WORK TASK | From the line containing "The purple cell" to the last line of the listing below, repeat every line exactly, and output nothing else.

>>>

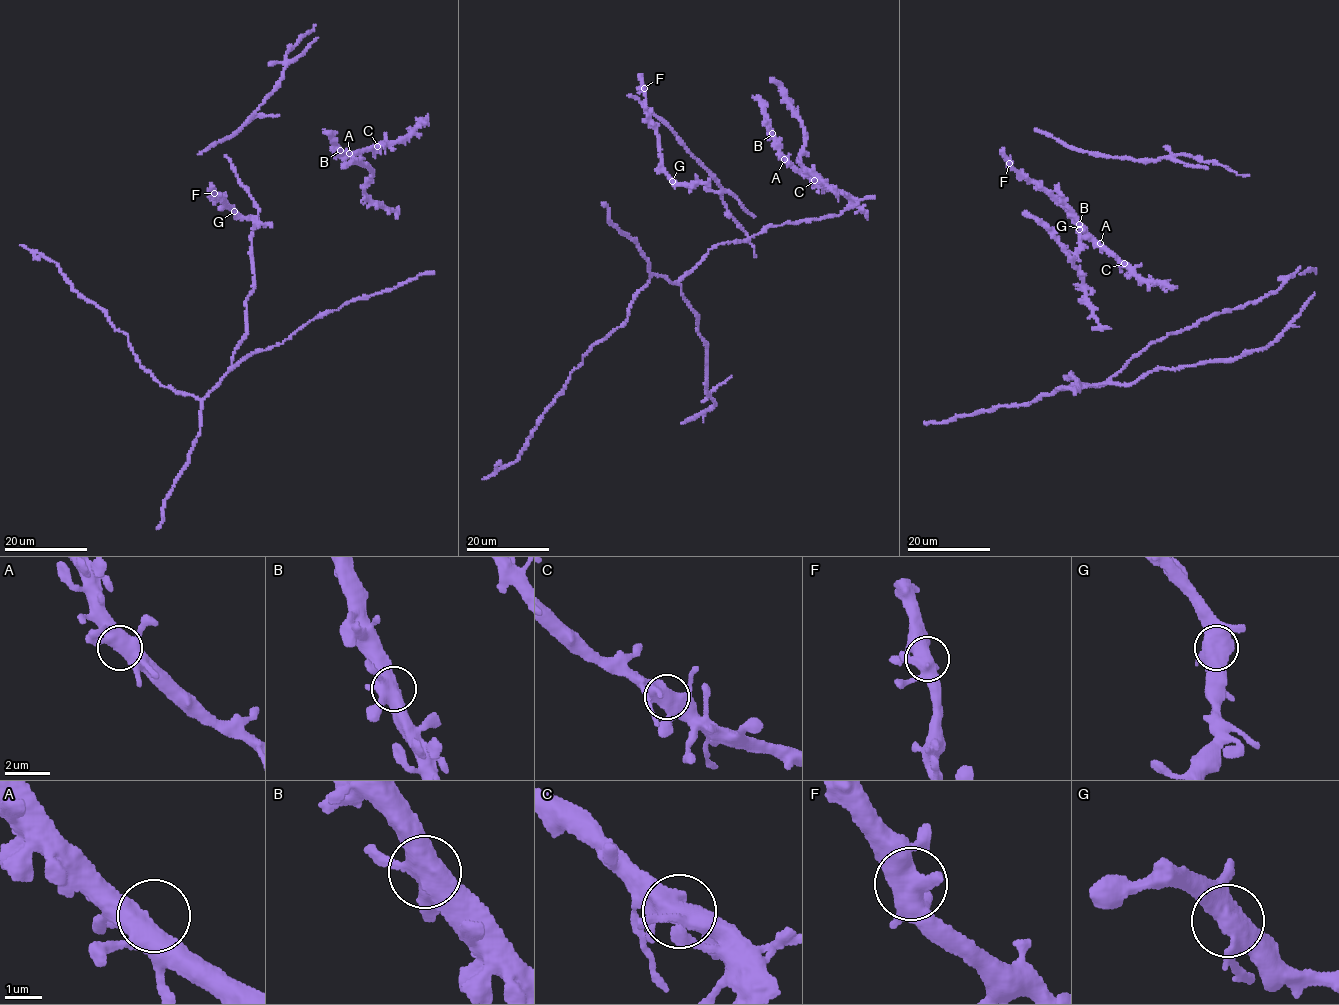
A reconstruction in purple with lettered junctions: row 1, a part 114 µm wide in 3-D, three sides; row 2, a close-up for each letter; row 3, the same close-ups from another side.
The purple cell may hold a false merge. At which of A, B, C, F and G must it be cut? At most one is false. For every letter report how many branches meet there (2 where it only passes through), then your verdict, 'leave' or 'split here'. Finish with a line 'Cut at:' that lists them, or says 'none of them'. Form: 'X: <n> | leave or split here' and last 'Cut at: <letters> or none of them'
A: 4 | leave
B: 5 | leave
C: 4 | leave
F: 5 | leave
G: 5 | leave
Cut at: none of them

<<<

ANSWER |
The purple cell may hold a false merge. At which of A, B, C, F and G must it be cut? At most one is false. For every letter report how many branches meet there (2 where it only passes through), then your verdict, 'leave' or 'split here'. Finish with a line 'Cut at:' that lists them, or says 'none of them'. Form: 'X: <n> | leave or split here' and last 'Cut at: <letters> or none of them'
A: 4 | leave
B: 5 | leave
C: 4 | leave
F: 5 | leave
G: 5 | leave
Cut at: none of them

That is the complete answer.